Friday, February 29, 2008

The Bitterbynde Trilogy: The Battle for Evernight



Close on the heels of The Lady of the Sorrows, I have now read the last in this trilogy.

In this closing book of Imrhein/Rohain/Ashalind she has recalled her previous life and is suffering once again under the Langothe (yearning for the land of Faeran) which may eventually kill her unless she can seek relief from the High King of Faeran himself. She realizes that the unseelie forces have been marshalled under the guidance of the Crown Prince of Faeran, Morragan, and from stories knows that the High King of Faeran, Angavar, is sleeping somewhere on Erith awaiting to be called forth in a time of need.

In her confusion, she decides it is best to seek the gateway to Faeran herself so that she can advise the gatekeeper of the secret word to open the box containing the keys that have locked the doors between the worlds of Faeran and Erith. The gatekeeper can then retrieve the High King and deal with Morragan. Her maids, Viviana and Caitri accompany her on the journey from Huntingtowers, through the Khazathdur forest, watery Irallillir and partway through the orchards of Cinnarine. On their journey they are accompanied by a swan maiden, a urisk and a waterhorse who are all seelie.

The unseelie forces are on the hunt again and The Hunt itself kidnaps Viviana with her dyed golden tresses and Caitri. Rohain/Ashalind abandons her further journey north to the Faeran gateway to try and rescue her friends and so travels east to the country of Namarre and the stronghold of Morragan himself. Here she is quickly discovered and is imprisoned whilst Morragan tries to both fight the armies of the King-Emperor and find out the location of the gateway Ashalind came through. Here she finds out the true identity of Thorn.

Her mind still blocked to the gateway’s location, Morragan eventually fights Angavar and is mortally wounded although he retains some semblance of life as a Raven who is allowed to go free. Thorn and Ashalind are reunited and betrothed and plan to seek the gateway after the coronation of the new King-Emperor.

(I shall refrain from the final ending however!)

It was pleasing to see a decent map included with this book making the journeys of Ashalind easier to follow. I admit to finding myself becoming a tad frustrated with the main character’s undertaking her journey/quests almost on a whim and basically unprepared and had to continually remind myself that this character was only supposed to be a girl of 17, however given her maturity in other aspects, this really annoyed me! Given the complete concentration on Ashalind in this third book, I would have liked to have known something about what was going on in the rest of the land – perhaps the story needed to be written from two perspectives?

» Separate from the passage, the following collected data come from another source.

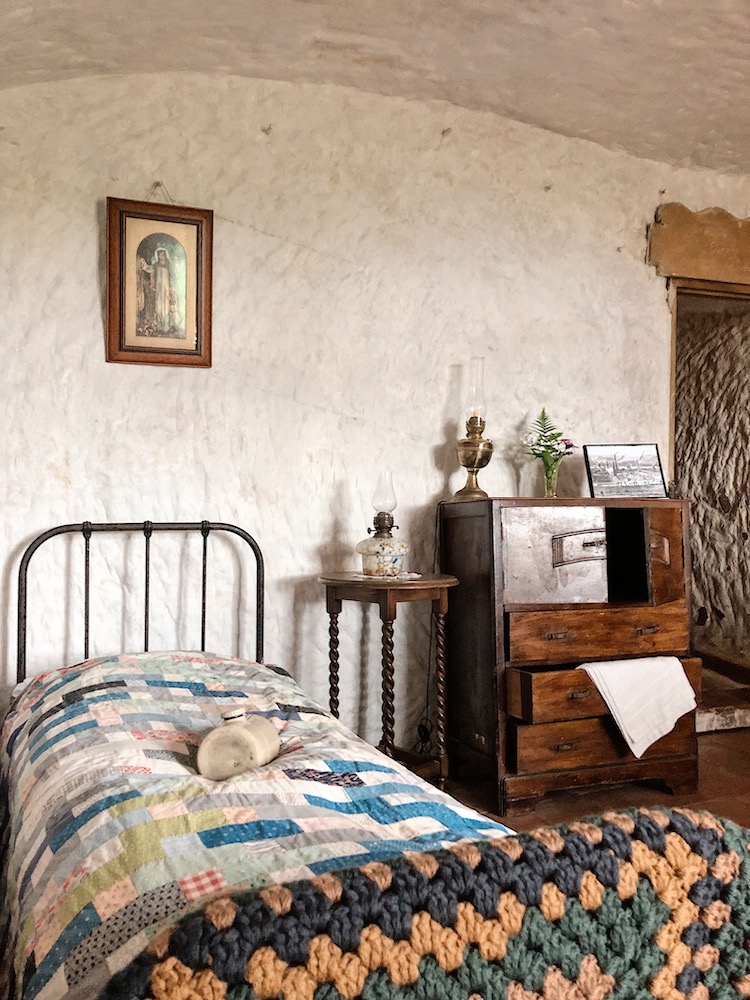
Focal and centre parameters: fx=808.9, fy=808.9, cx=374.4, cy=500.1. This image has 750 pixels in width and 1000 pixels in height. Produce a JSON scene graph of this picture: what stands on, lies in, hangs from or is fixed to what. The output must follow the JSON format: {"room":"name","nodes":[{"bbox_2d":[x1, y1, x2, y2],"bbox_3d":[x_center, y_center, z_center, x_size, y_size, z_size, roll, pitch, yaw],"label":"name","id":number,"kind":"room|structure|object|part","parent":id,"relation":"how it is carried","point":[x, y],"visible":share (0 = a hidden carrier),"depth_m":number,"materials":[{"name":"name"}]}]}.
{"room":"bedroom","nodes":[
{"label":"bedroom","id":0,"kind":"room"},
{"bbox_2d":[0,56,749,768],"bbox_3d":[0.180,-0.303,3.279,4.615,2.785,0.172,0,-1,-20],"label":"wall","id":1,"kind":"structure","parent":0,"point":[93,356],"depth_m":3.02,"materials":[{"name":"paint"}]},
{"bbox_2d":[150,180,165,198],"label":"wall hook","id":2,"kind":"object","parent":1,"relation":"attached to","point":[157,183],"visible":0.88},
{"bbox_2d":[105,196,213,368],"bbox_3d":[-0.748,-0.755,2.826,0.348,0.590,0.033,0,-1,-20],"label":"framed picture","id":3,"kind":"object","parent":1,"relation":"attached to","point":[196,316],"visible":0.99,"depth_m":2.82},
{"bbox_2d":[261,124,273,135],"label":"wall hook","id":4,"kind":"object","parent":1,"relation":"attached to","point":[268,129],"visible":0.97,"depth_m":3.05,"materials":[{"name":"metal"}]},
{"bbox_2d":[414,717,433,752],"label":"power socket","id":5,"kind":"object","parent":1,"relation":"attached to","point":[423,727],"visible":0.66,"depth_m":3.09,"materials":[{"name":"black plastic"}]},
{"bbox_2d":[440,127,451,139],"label":"wall hook","id":6,"kind":"object","parent":1,"relation":"attached to","point":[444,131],"visible":0.96,"depth_m":3.19,"materials":[{"name":"metal"}]},
{"bbox_2d":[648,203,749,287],"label":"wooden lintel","id":7,"kind":"object","parent":1,"relation":"attached to","point":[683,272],"visible":0.99,"depth_m":3.75,"materials":[{"name":"brown wood"}]},
{"bbox_2d":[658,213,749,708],"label":"doorway","id":8,"kind":"object","parent":1,"relation":"in","point":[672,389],"visible":0.68,"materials":[{"name":"brown wood"}]},
{"bbox_2d":[0,0,749,176],"bbox_3d":[0.669,-1.571,1.677,4.533,0.273,3.744,0,-1,-20],"label":"ceiling","id":9,"kind":"structure","parent":0,"point":[559,120],"depth_m":2.76,"materials":[{"name":"paint"}]},
{"bbox_2d":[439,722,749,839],"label":"floor","id":10,"kind":"structure","parent":0,"point":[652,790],"depth_m":2.93,"materials":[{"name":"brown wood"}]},
{"bbox_2d":[0,520,749,999],"bbox_3d":[-0.307,0.560,1.725,1.265,0.990,2.093,0,-1,-20],"label":"bed","id":11,"kind":"object","parent":10,"relation":"on","point":[23,608],"visible":0.87,"depth_m":1.34,"materials":[{"name":"multicoloured fabric"}]},
{"bbox_3d":[-0.741,0.515,2.720,0.844,0.944,0.194,0,-1,-20],"label":"metal headboard","id":12,"kind":"part","parent":11,"relation":"part of","materials":[{"name":"black metal"}]},
{"bbox_2d":[0,650,511,999],"bbox_3d":[-0.268,0.736,1.590,1.019,0.547,1.909,0,-1,-20],"label":"quilt","id":13,"kind":"object","parent":11,"relation":"on","point":[190,664],"visible":0.52,"depth_m":1.49,"materials":[{"name":"fabric"}]},
{"bbox_2d":[197,706,279,780],"bbox_3d":[-0.285,0.514,1.716,0.155,0.145,0.181,0,-1,13],"label":"hot water bottle","id":14,"kind":"object","parent":13,"relation":"on","point":[242,732],"visible":0.97,"depth_m":1.65,"materials":[{"name":"beige ceramic"}]},
{"bbox_2d":[104,807,748,999],"bbox_3d":[0.107,0.635,0.934,1.024,0.389,0.324,0,-1,-20],"label":"crocheted blanket","id":15,"kind":"object","parent":13,"relation":"on","point":[637,849],"visible":0.99,"depth_m":0.94,"materials":[{"name":"fabric"}]},
{"bbox_2d":[318,574,455,791],"bbox_3d":[0.048,0.665,2.802,0.485,0.788,0.495,0,-1,-20],"label":"side table","id":16,"kind":"object","parent":10,"relation":"on","point":[394,589],"visible":0.76,"depth_m":2.72,"materials":[{"name":"brown wood"}]},
{"bbox_2d":[356,472,409,576],"bbox_3d":[0.030,0.082,2.849,0.189,0.360,0.190,0,-1,-20],"label":"oil lamp","id":17,"kind":"object","parent":16,"relation":"on","point":[398,549],"visible":0.99,"depth_m":2.80,"materials":[{"name":"glass"}]},
{"bbox_3d":[0.033,-0.029,2.872,0.097,0.149,0.095,0,-1,-20],"label":"glass chimney","id":18,"kind":"part","parent":17,"relation":"part of","materials":[{"name":"clear glass"}]},
{"bbox_2d":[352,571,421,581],"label":"doily","id":19,"kind":"object","parent":16,"relation":"on","point":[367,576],"visible":0.72,"depth_m":2.73,"materials":[{"name":"white fabric"}]},
{"bbox_2d":[437,497,698,819],"bbox_3d":[0.732,0.542,3.057,0.841,1.049,0.532,0,-1,-20],"label":"wooden dresser","id":20,"kind":"object","parent":10,"relation":"on","point":[522,515],"visible":0.92,"depth_m":2.88,"materials":[{"name":"brown wood"}]},
{"bbox_2d":[454,358,493,499],"bbox_3d":[0.396,-0.283,3.197,0.157,0.562,0.159,0,-1,-6],"label":"oil lamp","id":21,"kind":"object","parent":20,"relation":"on","point":[483,456],"visible":0.99,"depth_m":3.17,"materials":[{"name":"gold metal"}]},
{"bbox_2d":[542,456,559,498],"bbox_3d":[0.699,-0.087,3.209,0.087,0.159,0.086,0,-1,-20],"label":"glass vase","id":22,"kind":"object","parent":20,"relation":"on","point":[547,486],"visible":0.88,"depth_m":3.18,"materials":[{"name":"clear glass"}]},
{"bbox_2d":[524,406,575,483],"bbox_3d":[0.686,-0.211,3.212,0.219,0.303,0.207,0,-1,-20],"label":"flower bouquet","id":23,"kind":"object","parent":22,"relation":"in","point":[549,446],"visible":0.9,"depth_m":3.19,"materials":[{"name":"plant"}]},
{"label":"door","id":24,"kind":"part","parent":20,"relation":"part of","materials":[{"name":"brown wood"}]},
{"bbox_3d":[0.753,0.178,2.924,0.192,0.119,0.069,0,-1,-20],"label":"drawer handle","id":25,"kind":"part","parent":20,"relation":"part of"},
{"bbox_3d":[0.807,0.478,2.863,0.611,0.157,0.139,0,-1,-20],"label":"drawer","id":26,"kind":"part","parent":20,"relation":"part of","materials":[{"name":"brown wood"}]},
{"bbox_3d":[0.795,0.844,2.835,0.638,0.128,0.149,0,-1,-20],"label":"drawer","id":27,"kind":"part","parent":20,"relation":"part of","materials":[{"name":"brown wood"}]},
{"bbox_3d":[0.821,0.670,2.860,0.714,0.136,0.271,0,-1,-20],"label":"drawer","id":28,"kind":"part","parent":20,"relation":"part of","materials":[{"name":"brown wood"}]},
{"bbox_2d":[584,443,666,498],"bbox_3d":[0.999,-0.115,3.231,0.317,0.221,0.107,0,-1,1],"label":"framed photo","id":29,"kind":"object","parent":20,"relation":"on","point":[650,452],"visible":1,"depth_m":3.22},
{"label":"open compartment","id":30,"kind":"part","parent":20,"relation":"part of","materials":[{"name":"black wood"}]},
{"bbox_2d":[577,656,697,756],"bbox_3d":[0.913,0.700,2.805,0.434,0.279,0.199,0,-1,-20],"label":"white cloth","id":31,"kind":"object","parent":20,"relation":"hanging from","point":[678,675],"visible":0.97,"depth_m":2.75,"materials":[{"name":"white fabric"}]},
{"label":"door","id":32,"kind":"part","parent":20,"relation":"part of","materials":[{"name":"brown wood"}]},
{"bbox_2d":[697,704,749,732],"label":"stone step","id":33,"kind":"object","parent":10,"relation":"on","point":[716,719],"visible":0.66,"depth_m":3.72,"materials":[{"name":"white stone"}]},
{"label":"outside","id":34,"kind":"structure","parent":0,"visible":0},
{"bbox_2d":[675,303,749,661],"bbox_3d":[2.208,-0.242,5.251,0.287,2.749,2.371,0,-1,-20],"label":"stone wall","id":35,"kind":"structure","parent":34,"point":[705,570],"depth_m":5.10,"materials":[{"name":"stone"}]}
]}

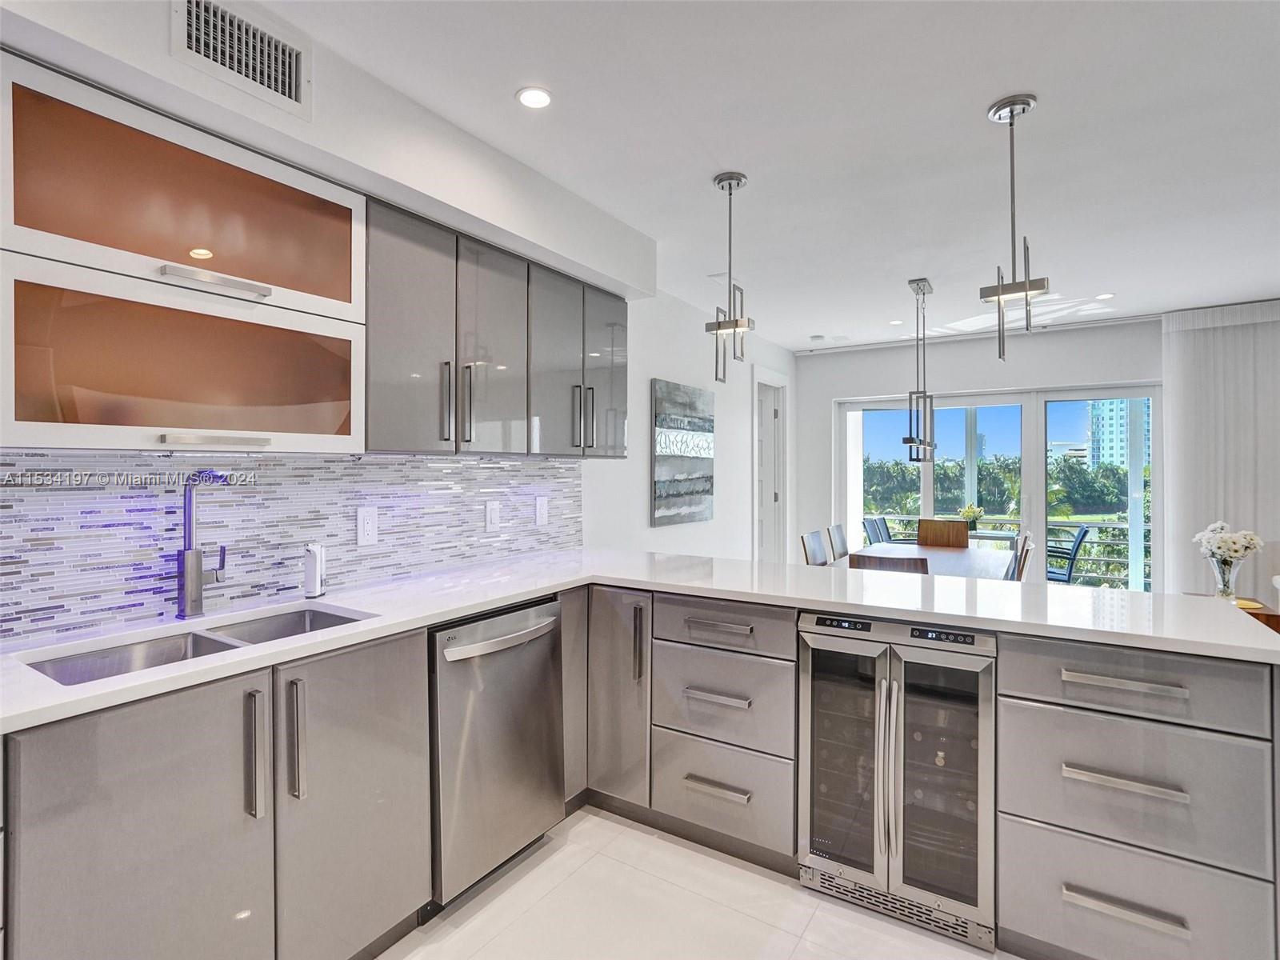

I must admit that I was pretty disappointed in the ending. It felt as though it was cut dramatically short, missing the detail evident in the rest of the books. Also the possibility of two alternate (and brief) endings felt rather unsatisfactory. Given the fairy tale quality of the books, I truly wanted to be ensured of a fairy tale ending. Na├»ve of me perhaps but it still doesn’t change such a desire!